I know…it’s almost unfair…wrapping bacon around a slice of pork. Porcine overkill, perhaps? (No pun intended on the poor little fellows, mind you.) The bacon is there not just to titillate your taste buds though, it also serves a function. I say this because the cold, hard truth of the matter is this: if you’re going to eat a thin slice of pork, you need to help it stay moist. It just cannot do it on its own.
Cooks Illustrated, one of my favorite go-to sources on all food-related matters, had this to say about pork these days: “Due to market demands, today’s pork is bred to be 50 percent leaner than its counterpart in the 1950s and less fat means less flavor and moisture. The industry has addressed this issue by introducing a product called “enhanced pork”—meat injected with a solution of water, salt, and sodium phosphate. The idea is to both season the pork and prevent it from drying out. (The sodium phosphate increases the pH of the meat, thus improving its water-retention abilities.) More than half of the fresh pork sold in supermarkets is now “enhanced.”
Not very encouraging. How can you tell whether the pork you’re buying is ‘enhaced’ or natural like God intended? Clearly, food manufacturers don’t help by using the “enhanced” term on package labels. Thankfully, you can tell anyway because enhanced pork will have an ingredient list on its packaging while natural pork won’t. I know, I know…one more thing to watch out for when purchasing food at the supermarket. Sorry about that.

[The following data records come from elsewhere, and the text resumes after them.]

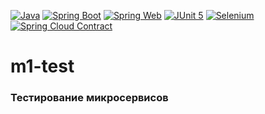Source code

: [![Java](https://img.shields.io/badge/Java-E43222??style=for-the-badge&logo=openjdk&logoColor=FFFFFF)](https://www.java.com/)
[![Spring Boot](https://img.shields.io/badge/Spring_Boot-FFFFFF??style=for-the-badge&logo=Spring)](https://spring.io/projects/spring-boot/)
[![Spring Web](https://img.shields.io/badge/Spring_Web-FFFFFF??style=for-the-badge&logo=Spring)](https://spring.io/guides/gs/serving-web-content/)
[![JUnit 5](https://img.shields.io/badge/JUnit-FFFFFF??style=for-the-badge&logo=JUnit5&logoColor=3B84C3)](https://junit.org/junit5/)
[![Selenium](https://img.shields.io/badge/Selenium-FFFFFF??style=for-the-badge&logo=Selenium&logoColor=00cc00)](https://www.selenium.dev/)
[![Spring Cloud Contract](https://img.shields.io/badge/Spring_Cloud_Contract-FFFFFF??style=for-the-badge&logo=Spring)](https://spring.io/projects/spring-cloud-contract/)
# m1-test  
### Тестирование микросервисов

Assuming we successfully steer away from the enhanced stuff and bring natural pork safely home …then what? As we now know, it needs more help than ever before if we aspire for moist succulence.
So in comes the bacon.
Brining could also solve the ‘moistness’ issue. But that would require planning and preparation, which can be a hit-or-miss proposition in our harried lives. Sometimes, when my mind is clear and I have those fleeting moments of organizational prowess, I brine pork the night before. But then, I did use the word ‘fleeting’ correctly. Bacon, on the other hand, is a one minute fix.
Frying it breaded, cutlet-style, could help too, of course. But we can’t always eat fried foods. Plus, it would be sad if pork cutlets become our culinary ‘one-trick pony.”
By using bacon, you open its packaging, grab a slice and wrap it around a cute little rolled up slice of pork.
Done…moistness achieved. Oh, and you can also make this dish with chicken breasts or veal, but pork is a wonderful choice given the moistness of the ingredients. It’s also more economical to boot. I found this particular recipe in Cucina Povera: Tuscan Peasant Cooking, a fabulously photographed cookbook by Pamela Sheldon Johns.
making tuscan pork rolls
In a medium bowl, combine 8 oz. of blanched and cooled spinach (how to blanch fresh spinach) with a half cup of freshly-made whole milk ricotta (how to make ricotta) and stir to blend. Then, season with sea salt, pepper and a few grates of fresh nutmeg to taste.
Taste to make sure the seasonings are right and balanced. Divide the mixture into 8 mounds or balls and set aside.
Wash 1 ¼ lbs. worth of boneless pork loin slices, 8 to be precise, under cold water and paper-towel dry them. Place each slice of pork in a small freezer bag and pound with an unridged meat tenderizer until flattened to an even thickness of about 1/8 of an inch. Do this for all 8 slices.
On the subject of pork loin slices, I wanted to share something. Now, I’m always a sucker for convenience and so once I decided to buy thin pre-sliced boneless pork loin chops. They turned out very stringy and chewy and so now I just buy the whole pork loin and slice it myself. In all fairness to pre-sliced pork, I might have just bought an inferior batch of meat…but I felt like I spent the better part of the rest of the evening flossing and just don’t care to relive that. I’ve always just had better luck with the whole piece of loin. A good tip to help you do this is to place the meat in the freezer for about ½ an hour. When you take it out it will have just begun to start freezing and will be a lot firmer and easier to slice with a sharp knife.
Trim any significant pieces of fat on the border of the pork slices.
Once flattened, take a pork slice, salt it, and place one of the spinach mixture balls on top, leaving a ¼-inch border.
Then roll it.
Wrap a strip of bacon around it and (optional) fasten it with a toothpick. Repeat seven more times.
In a large, heavy-bottomed pan, heat a ¼ cup of olive oil over medium-high heat and sear the rolls for about 2 minutes on each side. Make sure you place the end of the bacon strip on the bottom of the pan first. Doing so will crisp it up and help it stay in place, thus keeping the ‘wrap.’ Also, make sure not to overcrowd the pan.
Doing so will allow the rolls to cook better and color nicely and will allow you to turn the rolls more easily. Once the rolls are golden colored on all sides, add ½ cup of dry white wine and stir to scrape up the browned bits stuck to the bottom of the pan.
Simmer briskly for 7 to 8 minutes, turning the rolls at least twice to make sure they are heated through. Serve immediately. Makes 4 servings.